Another 18,000 bedrooms are in the pipeline for the next five years, Mr. Hargreaves said, adding that the companies that have failed have generally paid huge sums to lease entire buildings, rather than collect fees based on rents, like Common, which acquired Starcity’s assets last year.
“Our model has done well across the board,” he said.
Mr. Hargreaves declined to say whether Common was profitable. Like other co-living providers, it has been powered by venture capital, in its case to the tune of $113 million across several rounds of fund-raising.
Being large and well funded does not seem to insulate against problems. This spring, some Common tenants lobbed complaints about roommate fights, poor sanitation and inadequate security, which forced the landlord to double the size of its support teams. In August, Mr. Hargreaves stepped down as chief executive and was replaced by Karlene Holloman, a hotel industry veteran, although he remains as chairman and chief creative officer.
As co-living proliferates, the authorities seem to be paying more attention. Letitia James, New York State’s attorney general, said this year that she was monitoring housing-code issues and other potential co-living violations in response to complaints.
This spring, New York City fined the landlord of a small apartment building on West 107th Street in Manhattan over a conversion into a co-living facility.

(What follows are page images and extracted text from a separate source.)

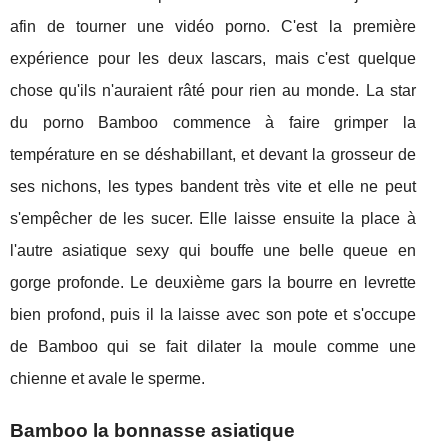
afin de tourner une vidéo porno. C'est la première
expérience pour les deux lascars, mais c'est quelque
chose qu'ils n'auraient râté pour rien au monde. La star
du porno Bamboo commence à faire grimper la
température en se déshabillant, et devant la grosseur de
ses nichons, les types bandent très vite et elle ne peut
s'empêcher de les sucer. Elle laisse ensuite la place à
l'autre asiatique sexy qui bouffe une belle queue en
gorge profonde. Le deuxième gars la bourre en levrette
bien profond, puis il la laisse avec son pote et s'occupe
de Bamboo qui se fait dilater la moule comme une
chienne et avale le sperme.
Bamboo la bonnasse asiatique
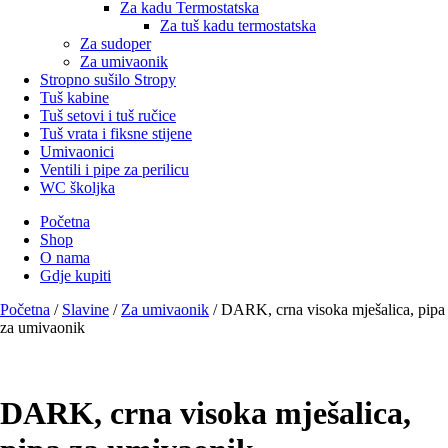
Za kadu Termostatska
Za tuš kadu termostatska
Za sudoper
Za umivaonik
Stropno sušilo Stropy
Tuš kabine
Tuš setovi i tuš ručice
Tuš vrata i fiksne stijene
Umivaonici
Ventili i pipe za perilicu
WC školjka
Početna
Shop
O nama
Gdje kupiti
Početna
/
Slavine
/
Za umivaonik
/ DARK, crna visoka mješalica, pipa
za umivaonik
DARK, crna visoka mješalica,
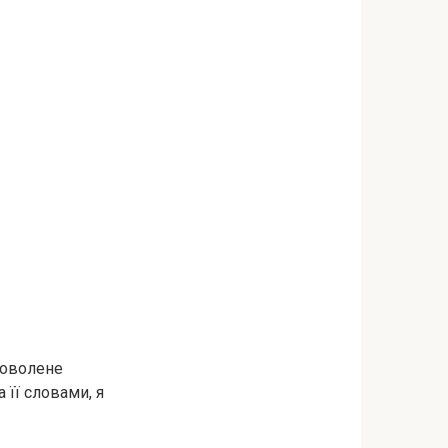
доволене
 її словами, я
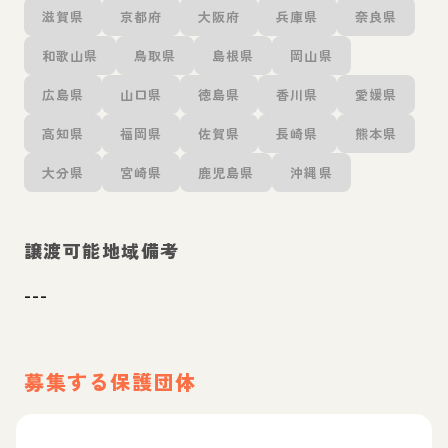
滋賀県
京都府
大阪府
兵庫県
奈良県
和歌山県
鳥取県
島根県
岡山県
広島県
山口県
徳島県
香川県
愛媛県
高知県
福岡県
佐賀県
長崎県
熊本県
大分県
宮崎県
鹿児島県
沖縄県
譲渡可能地域備考
---
募集する保護団体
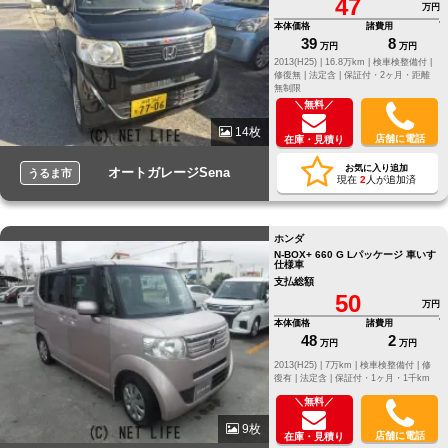
47
万円
本体価格
諸費用
39
8
万円
万円
2013(H25) |
16.8万km |
検車検整備付 |
修復無 |
法定含 |
保証付・2ヶ月・距離
無制限
＼無料／
14枚
店舗に電話
在庫・見積り
お気に入り追加
オートガレージSena
うるま市
現在
2
人が追加済
ホンダ
N-BOX+ 660 G Lパッケージ 車いす
仕様車
支払総額
50
万円
本体価格
諸費用
48
2
万円
万円
2013(H25) |
7万km |
検車検整備付 |
修
復有 |
法定含 |
保証付・1ヶ月・1千km
＼無料／
9枚
店舗に電話
在庫・見積り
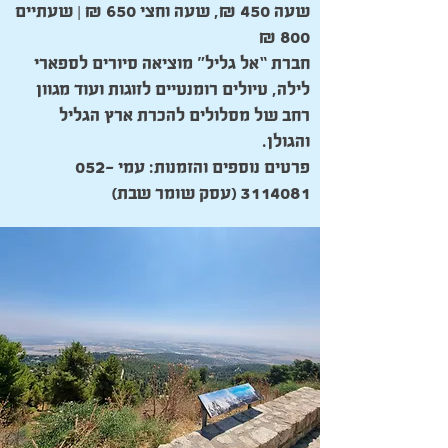
שעה 450 ₪, שעה וחצי 650 ₪ | שעתיים
800 ₪
חברת “אל גליל” מוציאה סיורים לספארי
לילה, טיולים רומנטיים לזוגות ועוד מגוון
רחב של מסלולים להכרת ארץ הגליל
והגולן.
פרטים נוספים והזמנות: עמי
052-
3114081
(עסק שומר שבת)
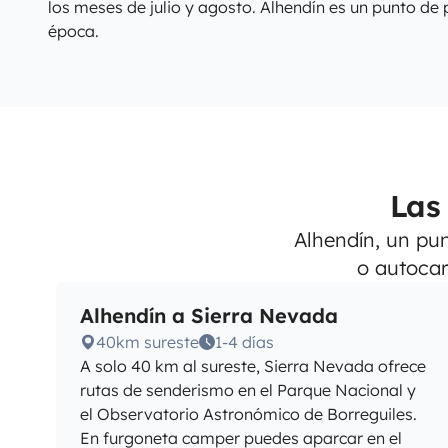
los meses de julio y agosto. Alhendín es un punto de
época.
Las
Alhendín, un pun
o autocar
Alhendín a Sierra Nevada
40km sureste
1-4 días
A solo 40 km al sureste, Sierra Nevada ofrece
rutas de senderismo en el Parque Nacional y
el Observatorio Astronómico de Borreguiles.
En furgoneta camper puedes aparcar en el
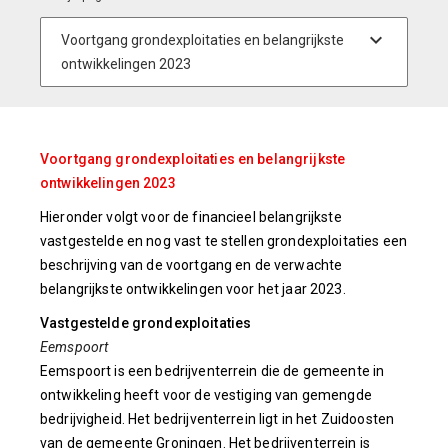
Voortgang grondexploitaties en belangrijkste
ontwikkelingen 2023
Hieronder volgt voor de financieel belangrijkste
vastgestelde en nog vast te stellen grondexploitaties een
beschrijving van de voortgang en de verwachte
belangrijkste ontwikkelingen voor het jaar 2023.
Vastgestelde grondexploitaties
Eemspoort
Eemspoort is een bedrijventerrein die de gemeente in
ontwikkeling heeft voor de vestiging van gemengde
bedrijvigheid. Het bedrijventerrein ligt in het Zuidoosten
van de gemeente Groningen. Het bedrijventerrein is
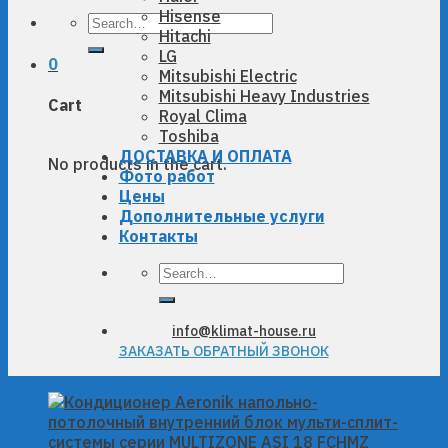
Hisense
Search
Hitachi
for:
LG
0
Mitsubishi Electric
Mitsubishi Heavy Industries
Cart
Royal Clima
Toshiba
ДОСТАВКА И ОПЛАТА
No products in the cart.
Фото работ
Цены
Дополнительные услуги
Контакты
Search
for:
info@klimat-house.ru
ЗАКАЗАТЬ ОБРАТНЫЙ ЗВОНОК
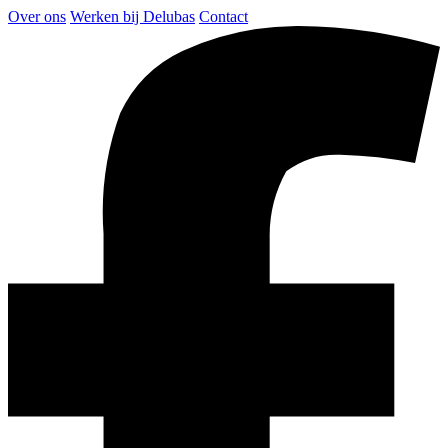
Over ons
Werken bij Delubas
Contact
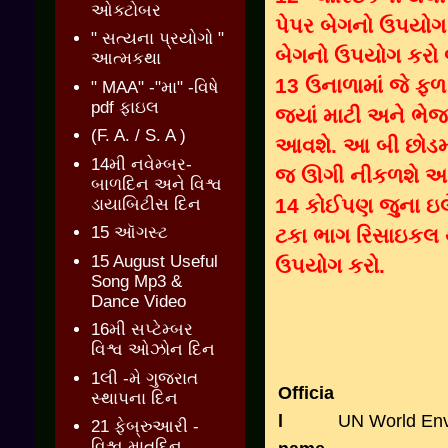
ઓક્ટોબર
પેપર બેગનો ઉપયોગ 
" સત્યના પ્રયોગો "
બેગનો ઉપયોગ કરો 
આત્મકથા
13 ઉનાળામાં જે ફ
" MAA" -"મા" -વિષે
pdf ફાઇલ
જ્યાં માટી અને ભે
(F. A. / S. A )
આવશે. આ બી છોડમા
14મી નવેમ્બર-
જ ઊગી નીકળશે અને
બાળદિન અને વિશ્વ
14 કોઈપણ જુના ઇલે
ડાયાબિટીસ દિન
15 ઑગસ્ટ
ટકા ભાગ રિસાઇકલ થઈ
15 August Useful
ઉપયોગ કરો.
Song Mp3 &
Dance Video
16મી સપ્ટેમ્બર
વિશ્વ ઓઝોન દિન
1લી -મે ગુજરાત
Officia
સ્થાપના દિન
l
UN World En
21 ફેબ્રુઆરી -
વિશ્વ માતૃદિન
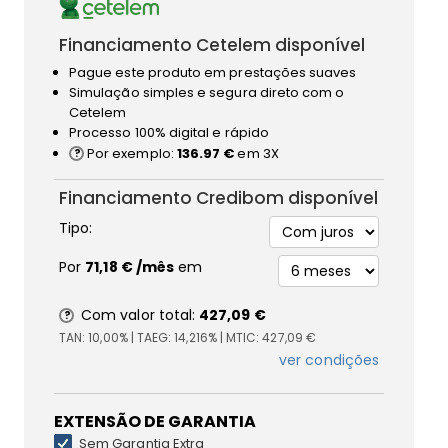
Financiamento Cetelem disponível
Pague este produto em prestações suaves
Simulação simples e segura direto com o
Cetelem
Processo 100% digital e rápido
Por exemplo:
136.97 €
em 3X
Financiamento Credibom disponível
Tipo:
Por
71,18 €
/mês
em
Com valor total:
427,09 €
TAN:
10,00%
| TAEG:
14,216%
| MTIC:
427,09 €
ver condições
EXTENSÃO DE GARANTIA
Sem Garantia Extra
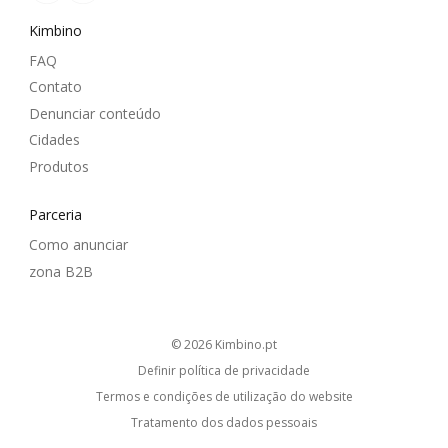
Kimbino
FAQ
Contato
Denunciar conteúdo
Cidades
Produtos
Parceria
Como anunciar
zona B2B
© 2026
kimbino.pt
Definir política de privacidade
Termos e condições de utilização do website
Tratamento dos dados pessoais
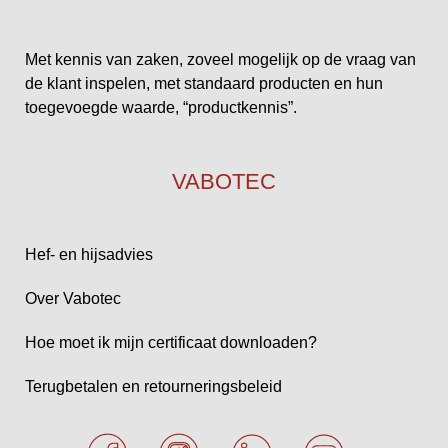
Met kennis van zaken, zoveel mogelijk op de vraag van
de klant inspelen, met standaard producten en hun
toegevoegde waarde, “productkennis”.
VABOTEC
Hef- en hijsadvies
Over Vabotec
Hoe moet ik mijn certificaat downloaden?
Terugbetalen en retourneringsbeleid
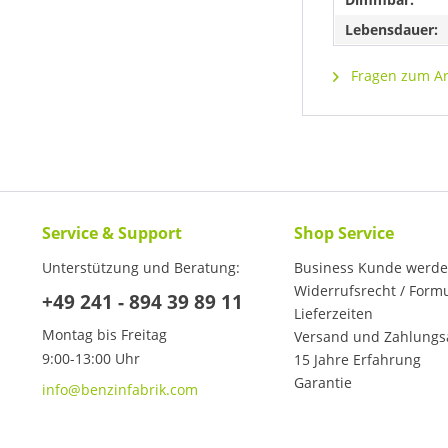
Lebensdauer:
Fragen zum Art
Service & Support
Shop Service
Unterstützung und Beratung:
Business Kunde werd
Widerrufsrecht / Form
+49 241 - 894 39 89 11
Lieferzeiten
Montag bis Freitag
Versand und Zahlungs
9:00-13:00 Uhr
15 Jahre Erfahrung
Garantie
info@benzinfabrik.com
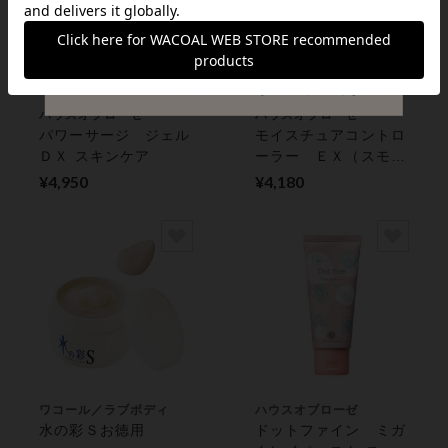
ハウスオブローゼ
ハウスオブローゼ
パワーサージ ジェル
モイスチュアコントロ
ＤＸ スキンケア
ーラー ＥＸ（スモー
ルサイズ） スキンケ
¥4,950
¥4,180
ア
ワコール／ラブボディ
ハウスオブローゼ
水の彩Ｓお徳用
ドットファイン ミガ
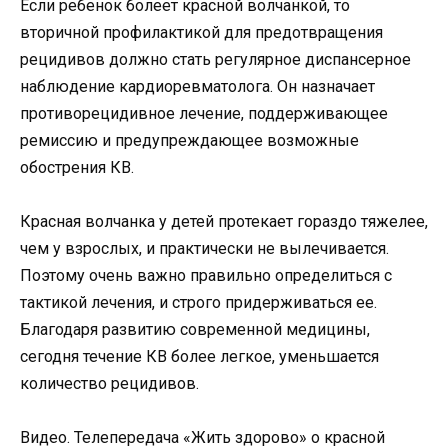
Если ребенок болеет красной волчанкой, то
вторичной профилактикой для предотвращения
рецидивов должно стать регулярное диспансерное
наблюдение кардиоревматолога. Он назначает
противорецидивное лечение, поддерживающее
ремиссию и предупреждающее возможные
обострения КВ.
Красная волчанка у детей протекает гораздо тяжелее,
чем у взрослых, и практически не вылечивается.
Поэтому очень важно правильно определиться с
тактикой лечения, и строго придерживаться ее.
Благодаря развитию современной медицины,
сегодня течение КВ более легкое, уменьшается
количество рецидивов.
Видео. Телепередача «Жить здорово» о красной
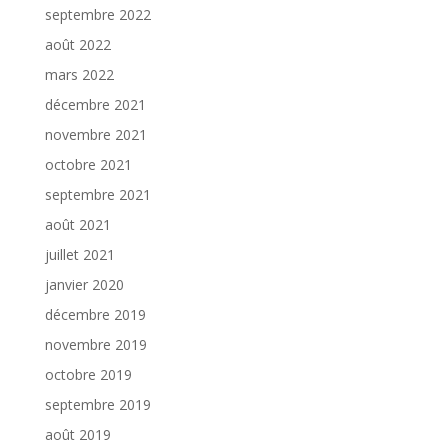
septembre 2022
août 2022
mars 2022
décembre 2021
novembre 2021
octobre 2021
septembre 2021
août 2021
juillet 2021
janvier 2020
décembre 2019
novembre 2019
octobre 2019
septembre 2019
août 2019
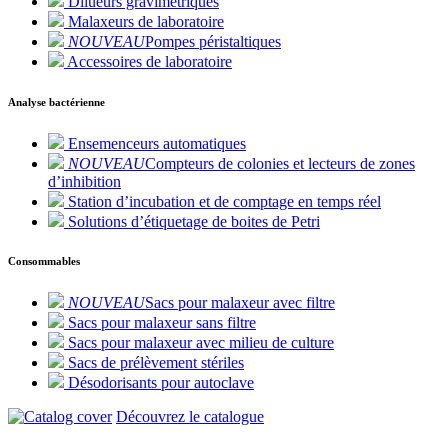
Dilueurs gravimétriques
Malaxeurs de laboratoire
NOUVEAU
Pompes péristaltiques
Accessoires de laboratoire
Analyse bactérienne
Ensemenceurs automatiques
NOUVEAU
Compteurs de colonies et lecteurs de zones
d’inhibition
Station d’incubation et de comptage en temps réel
Solutions d’étiquetage de boites de Petri
Consommables
NOUVEAU
Sacs pour malaxeur avec filtre
Sacs pour malaxeur sans filtre
Sacs pour malaxeur avec milieu de culture
Sacs de prélèvement stériles
Désodorisants pour autoclave
Découvrez le catalogue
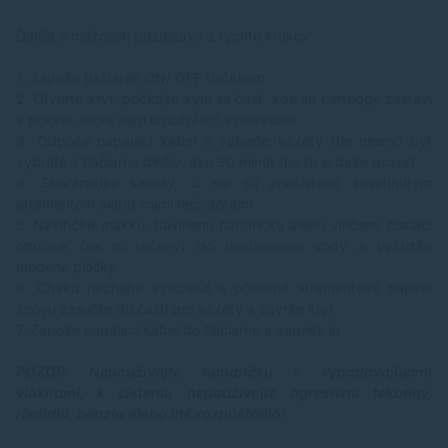
Ďalšia z možností pozostáva z týchto krokov:
1.
Zapnite tlačiareň ON/ OFF tlačidlom
2.
Otvorte kryt, počkajte kým sa časť, kde sú cartridge zastaví
v polohe, ktorá vám umožní ich vytiahnutie
3.
Odpojte napájací kábel a vyberte kazety (tie nesmú byť
vybraté z tlačiarne dlhšie, ako 30 minút (na to si dajte pozor)
4.
Skontrolujte kazety, či nie sú znečistené zaschnutým
atramentom alebo inými nečistotami
5.
Navlhčite mäkkú, bavlnenú handričku alebo vlhčený čistiaci
obrúsok (na to určený) do destilovanej vody a vyčistite
medené plôšky
6.
Chvíľu nechajte vyschnúť a očistené atramentové náplne
znovu zasuňte do časti pre kazety a zavrite kryt
7.
Zapojte napájací kábel do tlačiarne a zapnite ju
POZOR: Nepoužívajte handričku s vypadávajúcimi
vláknami, k čisteniu nepoužívajte agresívnu tekutiny,
riedidlá, benzín alebo iné rozpúšťadlá!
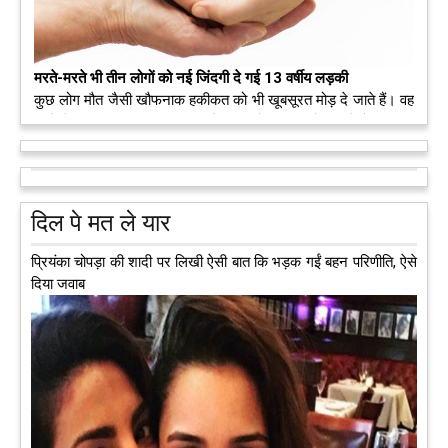
मरते-मरते भी तीन लोगों को नई जिंदगी दे गई 13 वर्षीय लड़की
कुछ लोग मौत जैसी खौफनाक हकीकत को भी खूबसूरत मोड़ दे जाते हैं। वह
मरने के बाद भी इस धरती पर अपने आप को जीवित छोड़ ज़ाते हैं। दुनिया
को अलविदा कह चुकी 13 वर्षीय लड़की के अंगदान से 3 जरूरतमंद लोगों
को नई जिंदगी मिल गई।
आगे पढ़ें
दिल पे मत ले यार
प्रियंका चोपड़ा की शादी पर लिखी ऐसी बात कि भड़क गईं बहन परिणीति, ऐसे
दिया जवाब
अब एक आइडिया बदलेगा हिमाचल के युवाओं की किस्मत, जानिए कैसे
हमीरपुर में अब एक आइडिया युवाओं की किस्मत बदलने जा रहा है। भारत
सरकार के स्टार्टअप मिशन के तहत सबंधित टीम मोबाइल वैन के जरिए पूरे
देश के कोने-कोने में घूमकर नए स्टार्ट अप स्थापित करने की चाह रखने
वाले युवाओं से संपर्क कर रही है।
आगे पढ़ें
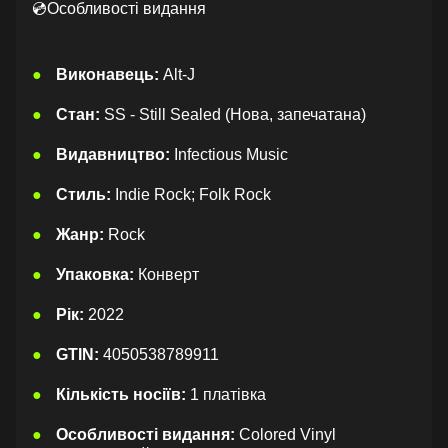
💿Особливості видання
Виконавець:
Alt-J
Стан:
SS - Still Sealed (Нова, запечатана)
Видавництво:
Infectious Music
Стиль:
Indie Rock; Folk Rock
Жанр:
Rock
Упаковка:
Конверт
Рік:
2022
GTIN:
4050538789911
Кількість носіїв:
1 платівка
Особливості видання:
Colored Vinyl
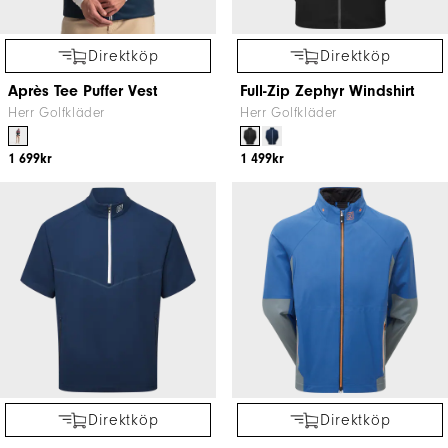
Direktköp
Direktköp
Après Tee Puffer Vest
Full-Zip Zephyr Windshirt
Herr Golfkläder
Herr Golfkläder
1 699kr
1 499kr
Direktköp
Direktköp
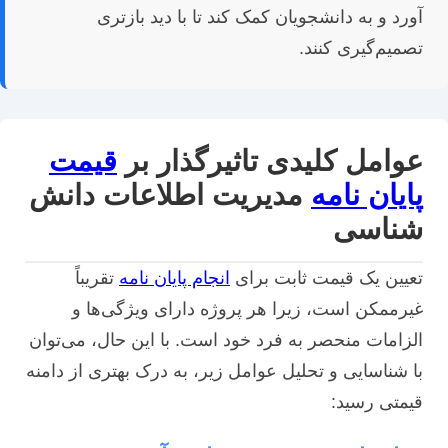
آورد و به دانشجویان کمک کند تا با دید بازتری
تصمیم‌گیری کنند.
عوامل کلیدی تاثیرگذار بر
قیمت
پایان نامه
مدیریت اطلاعات دانش
شناسی
تعیین یک قیمت ثابت برای
انجام پایان نامه
تقریباً
غیرممکن است، زیرا هر پروژه دارای ویژگی‌ها و
الزامات منحصر به فرد خود است. با این حال، می‌توان
با شناسایی و تحلیل عوامل زیر، به درک بهتری از دامنه
قیمتی رسید:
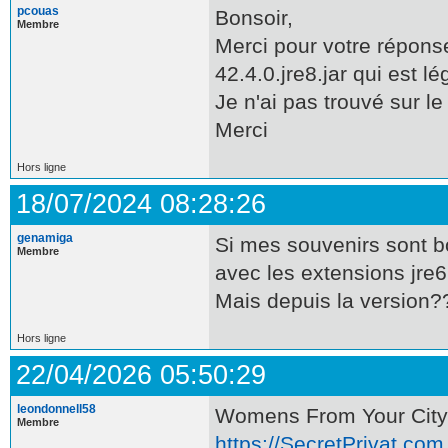
pcouas
Bonsoir,
Membre
Merci pour votre réponse
42.4.0.jre8.jar qui est l
Je n'ai pas trouvé sur l
Merci
Hors ligne
18/07/2024 08:28:26
genamiga
Si mes souvenirs sont b
Membre
avec les extensions jre6 
Mais depuis la version??
Hors ligne
22/04/2026 05:50:29
leondonnell58
Womens From Your City 
Membre
https://SecretPrivat.com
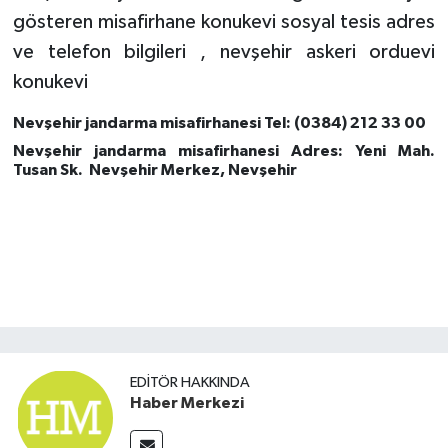
gösteren misafirhane konukevi sosyal tesis adres
ve telefon bilgileri , nevşehir askeri orduevi
konukevi
Nevşehir jandarma misafirhanesi
Tel: (0384) 212 33 00
Nevşehir jandarma misafirhanesi
Adres:
Yeni Mah.
Tusan Sk. Nevşehir Merkez, Nevşehir
EDITÖR HAKKINDA
Haber Merkezi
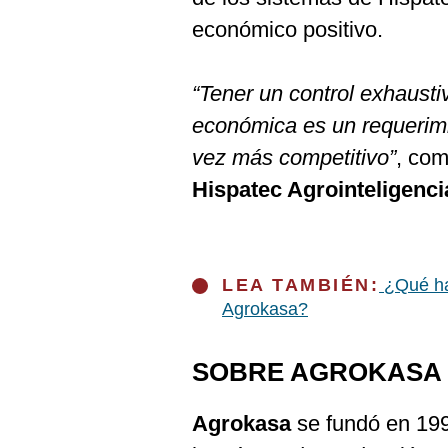
económico positivo.
“Tener un control exhausti
económica es un requerim
vez más competitivo”
, co
Hispatec Agrointeligenci
LEA TAMBIÉN:
¿Qué ha
Agrokasa?
SOBRE AGROKASA
Agrokasa
se fundó en 199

Required sprinklers and fire alarms were missing in an apartment after the landlord had added an extra bedroom to it, records show, though by September, the owner had corrected the problems.
Co-living providers run afoul of the rules in other ways, officials say. Some providers install locks on doors to make bedrooms private. But in New York, locks are not allowed in shared housing. Adding them creates the equivalent of a single-room-occupancy hotel, a once-common offering that is now generally banned.
But lawmakers in other cities facing a housing crunch, like Philadelphia, are considering allowing the development of that kind of hotel again. As it is, sites can be tough to find, developers say. Since the pandemic, industrial land that was once ripe for co-living housing has been in higher demand for warehouses and shipping centers as manufacturers try to unclog bottlenecked supply chains.